* INSTRUCTIONS TO FOLLOW: Determine how many lines of the listing below hold the string "Погодина". Reply only with the number.

** DATA EXCERPTS follows **

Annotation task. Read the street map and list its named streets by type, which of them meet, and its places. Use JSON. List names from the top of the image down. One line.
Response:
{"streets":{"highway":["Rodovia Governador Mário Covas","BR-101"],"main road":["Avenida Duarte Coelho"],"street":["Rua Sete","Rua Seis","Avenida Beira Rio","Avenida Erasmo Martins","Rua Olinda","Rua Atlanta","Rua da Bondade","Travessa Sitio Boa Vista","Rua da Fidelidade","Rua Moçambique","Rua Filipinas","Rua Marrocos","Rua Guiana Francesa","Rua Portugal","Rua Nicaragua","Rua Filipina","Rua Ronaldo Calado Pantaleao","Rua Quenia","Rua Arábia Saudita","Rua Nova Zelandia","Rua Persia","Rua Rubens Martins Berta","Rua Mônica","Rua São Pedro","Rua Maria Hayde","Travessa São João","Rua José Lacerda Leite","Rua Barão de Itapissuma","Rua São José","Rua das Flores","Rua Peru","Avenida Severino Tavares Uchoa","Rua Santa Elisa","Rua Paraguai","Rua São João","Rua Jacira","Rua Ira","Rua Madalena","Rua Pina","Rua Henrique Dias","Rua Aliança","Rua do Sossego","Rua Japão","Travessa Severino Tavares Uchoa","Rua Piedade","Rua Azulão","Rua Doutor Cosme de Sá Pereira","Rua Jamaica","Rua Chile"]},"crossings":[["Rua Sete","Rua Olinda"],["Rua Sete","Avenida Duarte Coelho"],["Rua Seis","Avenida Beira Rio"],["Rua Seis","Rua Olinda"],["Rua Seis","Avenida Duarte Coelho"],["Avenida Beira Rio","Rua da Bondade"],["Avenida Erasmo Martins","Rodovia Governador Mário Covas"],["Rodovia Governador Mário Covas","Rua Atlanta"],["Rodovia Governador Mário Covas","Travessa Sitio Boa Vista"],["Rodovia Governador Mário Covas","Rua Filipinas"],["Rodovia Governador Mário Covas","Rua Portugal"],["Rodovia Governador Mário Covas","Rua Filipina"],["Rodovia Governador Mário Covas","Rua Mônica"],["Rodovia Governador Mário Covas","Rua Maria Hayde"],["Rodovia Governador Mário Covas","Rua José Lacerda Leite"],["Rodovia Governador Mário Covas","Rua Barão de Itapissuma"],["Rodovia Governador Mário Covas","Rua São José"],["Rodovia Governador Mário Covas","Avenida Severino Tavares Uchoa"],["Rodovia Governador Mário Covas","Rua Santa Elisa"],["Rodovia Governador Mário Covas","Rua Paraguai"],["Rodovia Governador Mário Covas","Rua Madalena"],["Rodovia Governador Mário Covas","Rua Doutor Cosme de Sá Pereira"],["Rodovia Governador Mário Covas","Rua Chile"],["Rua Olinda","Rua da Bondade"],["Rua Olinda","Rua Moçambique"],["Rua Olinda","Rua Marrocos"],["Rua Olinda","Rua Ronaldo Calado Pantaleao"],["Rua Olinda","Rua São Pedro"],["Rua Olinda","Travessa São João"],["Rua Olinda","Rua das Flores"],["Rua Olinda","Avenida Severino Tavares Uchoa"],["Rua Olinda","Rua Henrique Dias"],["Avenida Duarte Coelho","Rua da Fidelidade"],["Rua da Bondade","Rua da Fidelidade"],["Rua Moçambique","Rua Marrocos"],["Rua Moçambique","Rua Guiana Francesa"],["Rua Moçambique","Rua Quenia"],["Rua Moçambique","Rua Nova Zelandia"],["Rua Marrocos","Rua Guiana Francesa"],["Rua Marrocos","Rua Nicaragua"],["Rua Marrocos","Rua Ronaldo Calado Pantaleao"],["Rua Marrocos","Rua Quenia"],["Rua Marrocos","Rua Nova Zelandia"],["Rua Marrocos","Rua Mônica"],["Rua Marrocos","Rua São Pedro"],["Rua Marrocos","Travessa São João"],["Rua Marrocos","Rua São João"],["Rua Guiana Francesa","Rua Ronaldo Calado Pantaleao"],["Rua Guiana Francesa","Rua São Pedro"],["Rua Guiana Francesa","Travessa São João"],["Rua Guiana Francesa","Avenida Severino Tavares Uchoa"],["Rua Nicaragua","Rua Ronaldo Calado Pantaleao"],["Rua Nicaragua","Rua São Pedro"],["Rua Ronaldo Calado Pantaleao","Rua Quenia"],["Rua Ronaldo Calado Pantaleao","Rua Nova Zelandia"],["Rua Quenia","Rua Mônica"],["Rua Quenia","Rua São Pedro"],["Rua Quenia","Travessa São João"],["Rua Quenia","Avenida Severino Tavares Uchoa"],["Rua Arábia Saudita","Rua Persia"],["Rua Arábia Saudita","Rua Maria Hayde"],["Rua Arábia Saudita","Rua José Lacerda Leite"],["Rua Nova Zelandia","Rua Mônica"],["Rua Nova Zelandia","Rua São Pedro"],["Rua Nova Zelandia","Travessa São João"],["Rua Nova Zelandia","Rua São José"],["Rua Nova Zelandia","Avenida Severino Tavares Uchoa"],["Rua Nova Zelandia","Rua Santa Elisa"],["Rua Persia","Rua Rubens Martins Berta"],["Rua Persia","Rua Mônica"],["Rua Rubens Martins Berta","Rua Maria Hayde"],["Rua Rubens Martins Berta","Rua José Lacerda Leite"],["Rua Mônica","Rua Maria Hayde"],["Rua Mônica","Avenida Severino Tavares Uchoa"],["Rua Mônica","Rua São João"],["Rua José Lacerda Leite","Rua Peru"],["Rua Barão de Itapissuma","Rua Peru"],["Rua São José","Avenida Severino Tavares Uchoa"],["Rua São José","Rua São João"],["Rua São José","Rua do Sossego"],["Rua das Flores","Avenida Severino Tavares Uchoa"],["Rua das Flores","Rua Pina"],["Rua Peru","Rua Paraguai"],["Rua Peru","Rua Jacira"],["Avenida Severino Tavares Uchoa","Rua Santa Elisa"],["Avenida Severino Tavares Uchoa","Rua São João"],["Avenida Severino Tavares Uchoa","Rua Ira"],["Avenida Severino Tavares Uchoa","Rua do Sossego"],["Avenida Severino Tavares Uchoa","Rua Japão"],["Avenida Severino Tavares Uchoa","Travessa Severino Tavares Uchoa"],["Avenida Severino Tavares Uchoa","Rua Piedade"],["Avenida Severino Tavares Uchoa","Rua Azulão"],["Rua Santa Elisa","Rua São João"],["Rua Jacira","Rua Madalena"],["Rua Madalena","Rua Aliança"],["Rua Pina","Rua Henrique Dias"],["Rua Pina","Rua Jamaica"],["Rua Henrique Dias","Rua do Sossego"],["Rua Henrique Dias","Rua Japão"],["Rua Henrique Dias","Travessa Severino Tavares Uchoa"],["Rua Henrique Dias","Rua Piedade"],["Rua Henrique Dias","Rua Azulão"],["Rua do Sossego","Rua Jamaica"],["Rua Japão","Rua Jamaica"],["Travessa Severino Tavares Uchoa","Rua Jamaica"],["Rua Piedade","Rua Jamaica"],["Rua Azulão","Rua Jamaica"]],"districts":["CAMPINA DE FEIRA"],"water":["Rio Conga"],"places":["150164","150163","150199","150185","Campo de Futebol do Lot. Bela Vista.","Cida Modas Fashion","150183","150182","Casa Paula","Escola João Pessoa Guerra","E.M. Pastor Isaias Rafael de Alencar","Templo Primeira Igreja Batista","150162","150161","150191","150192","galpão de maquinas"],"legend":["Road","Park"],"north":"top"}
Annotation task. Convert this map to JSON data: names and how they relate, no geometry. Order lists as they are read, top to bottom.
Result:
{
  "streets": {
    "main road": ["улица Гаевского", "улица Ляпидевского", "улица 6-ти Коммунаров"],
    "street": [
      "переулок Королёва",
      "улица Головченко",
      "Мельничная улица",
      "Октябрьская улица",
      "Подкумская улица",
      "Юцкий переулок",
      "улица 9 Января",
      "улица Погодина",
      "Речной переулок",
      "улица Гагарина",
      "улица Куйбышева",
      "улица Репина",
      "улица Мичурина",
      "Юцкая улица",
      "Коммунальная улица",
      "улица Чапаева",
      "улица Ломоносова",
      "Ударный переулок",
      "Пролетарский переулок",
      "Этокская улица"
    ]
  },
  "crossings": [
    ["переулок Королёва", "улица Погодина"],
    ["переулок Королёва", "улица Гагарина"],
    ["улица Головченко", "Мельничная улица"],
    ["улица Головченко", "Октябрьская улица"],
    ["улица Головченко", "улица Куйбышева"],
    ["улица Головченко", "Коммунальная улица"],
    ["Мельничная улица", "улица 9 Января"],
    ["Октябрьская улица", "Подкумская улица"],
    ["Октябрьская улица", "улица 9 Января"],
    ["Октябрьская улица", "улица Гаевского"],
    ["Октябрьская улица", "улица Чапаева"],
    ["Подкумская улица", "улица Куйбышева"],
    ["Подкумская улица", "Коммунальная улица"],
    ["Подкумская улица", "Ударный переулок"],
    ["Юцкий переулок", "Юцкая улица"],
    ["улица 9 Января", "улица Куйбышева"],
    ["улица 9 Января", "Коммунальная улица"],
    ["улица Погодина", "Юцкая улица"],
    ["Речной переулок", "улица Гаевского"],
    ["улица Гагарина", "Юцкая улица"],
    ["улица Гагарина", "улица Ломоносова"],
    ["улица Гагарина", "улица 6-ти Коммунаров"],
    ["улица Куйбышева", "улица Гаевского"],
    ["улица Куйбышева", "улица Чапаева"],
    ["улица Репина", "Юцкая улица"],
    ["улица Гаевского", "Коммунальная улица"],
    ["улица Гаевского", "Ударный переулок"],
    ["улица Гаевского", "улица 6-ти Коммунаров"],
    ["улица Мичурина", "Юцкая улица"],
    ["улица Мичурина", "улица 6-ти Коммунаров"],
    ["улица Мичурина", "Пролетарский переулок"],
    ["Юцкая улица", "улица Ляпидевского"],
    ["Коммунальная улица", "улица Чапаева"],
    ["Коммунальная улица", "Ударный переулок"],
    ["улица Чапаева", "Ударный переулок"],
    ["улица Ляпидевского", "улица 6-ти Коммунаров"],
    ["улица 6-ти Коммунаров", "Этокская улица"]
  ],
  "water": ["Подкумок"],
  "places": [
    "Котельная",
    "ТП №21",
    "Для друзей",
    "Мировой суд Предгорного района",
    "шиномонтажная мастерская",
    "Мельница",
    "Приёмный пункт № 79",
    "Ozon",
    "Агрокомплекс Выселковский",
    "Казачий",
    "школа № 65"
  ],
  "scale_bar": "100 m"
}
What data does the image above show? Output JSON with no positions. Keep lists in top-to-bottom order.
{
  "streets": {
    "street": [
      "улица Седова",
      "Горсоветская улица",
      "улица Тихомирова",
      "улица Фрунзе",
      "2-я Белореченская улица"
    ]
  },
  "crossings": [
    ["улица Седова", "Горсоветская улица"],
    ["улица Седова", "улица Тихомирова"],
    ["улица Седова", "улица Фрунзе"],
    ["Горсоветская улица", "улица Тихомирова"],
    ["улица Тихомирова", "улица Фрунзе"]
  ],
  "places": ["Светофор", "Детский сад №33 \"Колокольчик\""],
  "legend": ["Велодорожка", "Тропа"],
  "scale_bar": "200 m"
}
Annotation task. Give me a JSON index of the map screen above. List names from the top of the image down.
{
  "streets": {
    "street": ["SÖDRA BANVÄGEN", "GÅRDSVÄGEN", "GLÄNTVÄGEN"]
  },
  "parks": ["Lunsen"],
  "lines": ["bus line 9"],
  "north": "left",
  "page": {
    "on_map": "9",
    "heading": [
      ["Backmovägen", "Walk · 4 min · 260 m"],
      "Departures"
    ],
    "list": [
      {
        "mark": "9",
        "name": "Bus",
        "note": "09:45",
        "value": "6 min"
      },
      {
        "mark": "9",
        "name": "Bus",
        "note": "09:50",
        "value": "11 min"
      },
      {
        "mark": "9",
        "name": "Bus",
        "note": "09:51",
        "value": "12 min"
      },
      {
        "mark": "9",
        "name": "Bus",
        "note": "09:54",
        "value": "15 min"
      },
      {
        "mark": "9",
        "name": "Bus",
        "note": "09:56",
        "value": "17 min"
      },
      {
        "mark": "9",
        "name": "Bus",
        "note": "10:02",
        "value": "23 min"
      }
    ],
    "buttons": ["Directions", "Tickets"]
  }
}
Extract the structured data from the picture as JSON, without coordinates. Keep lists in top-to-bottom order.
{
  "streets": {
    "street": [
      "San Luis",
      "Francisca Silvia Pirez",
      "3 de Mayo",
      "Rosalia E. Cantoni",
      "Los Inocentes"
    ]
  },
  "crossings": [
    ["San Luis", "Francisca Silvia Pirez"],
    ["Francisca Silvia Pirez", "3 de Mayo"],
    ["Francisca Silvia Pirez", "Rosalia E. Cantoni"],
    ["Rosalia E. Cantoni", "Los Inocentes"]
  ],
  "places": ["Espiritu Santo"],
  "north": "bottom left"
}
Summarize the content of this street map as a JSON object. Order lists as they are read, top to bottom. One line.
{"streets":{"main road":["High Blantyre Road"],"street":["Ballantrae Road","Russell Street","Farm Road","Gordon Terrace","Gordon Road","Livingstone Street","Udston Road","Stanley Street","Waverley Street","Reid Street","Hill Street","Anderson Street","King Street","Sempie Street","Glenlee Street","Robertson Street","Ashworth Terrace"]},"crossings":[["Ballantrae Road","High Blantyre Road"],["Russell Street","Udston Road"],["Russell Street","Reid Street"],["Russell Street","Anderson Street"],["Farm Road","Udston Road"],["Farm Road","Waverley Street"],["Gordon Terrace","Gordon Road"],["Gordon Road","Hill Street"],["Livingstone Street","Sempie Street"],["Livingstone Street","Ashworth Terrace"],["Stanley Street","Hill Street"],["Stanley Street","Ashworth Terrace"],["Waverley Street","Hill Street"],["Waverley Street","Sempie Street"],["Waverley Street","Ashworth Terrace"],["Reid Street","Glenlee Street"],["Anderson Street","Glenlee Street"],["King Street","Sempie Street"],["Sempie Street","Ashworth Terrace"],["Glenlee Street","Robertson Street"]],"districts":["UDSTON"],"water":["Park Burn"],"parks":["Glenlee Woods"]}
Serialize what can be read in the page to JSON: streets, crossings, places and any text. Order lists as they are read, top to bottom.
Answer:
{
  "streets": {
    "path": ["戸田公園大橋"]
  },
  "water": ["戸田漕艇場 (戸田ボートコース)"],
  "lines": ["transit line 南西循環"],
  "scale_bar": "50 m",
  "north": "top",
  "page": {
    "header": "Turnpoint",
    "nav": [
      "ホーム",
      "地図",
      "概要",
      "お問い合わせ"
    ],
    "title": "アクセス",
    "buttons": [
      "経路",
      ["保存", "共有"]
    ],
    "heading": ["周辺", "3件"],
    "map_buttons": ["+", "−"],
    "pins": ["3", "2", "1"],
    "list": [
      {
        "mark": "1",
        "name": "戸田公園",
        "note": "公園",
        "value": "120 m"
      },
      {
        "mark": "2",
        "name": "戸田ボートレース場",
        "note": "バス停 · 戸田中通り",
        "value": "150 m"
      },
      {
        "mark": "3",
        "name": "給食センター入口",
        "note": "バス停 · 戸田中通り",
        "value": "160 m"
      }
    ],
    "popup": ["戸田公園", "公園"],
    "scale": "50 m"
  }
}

** End of DATA EXCERPTS **

* PROBLEM SOLUTION: 3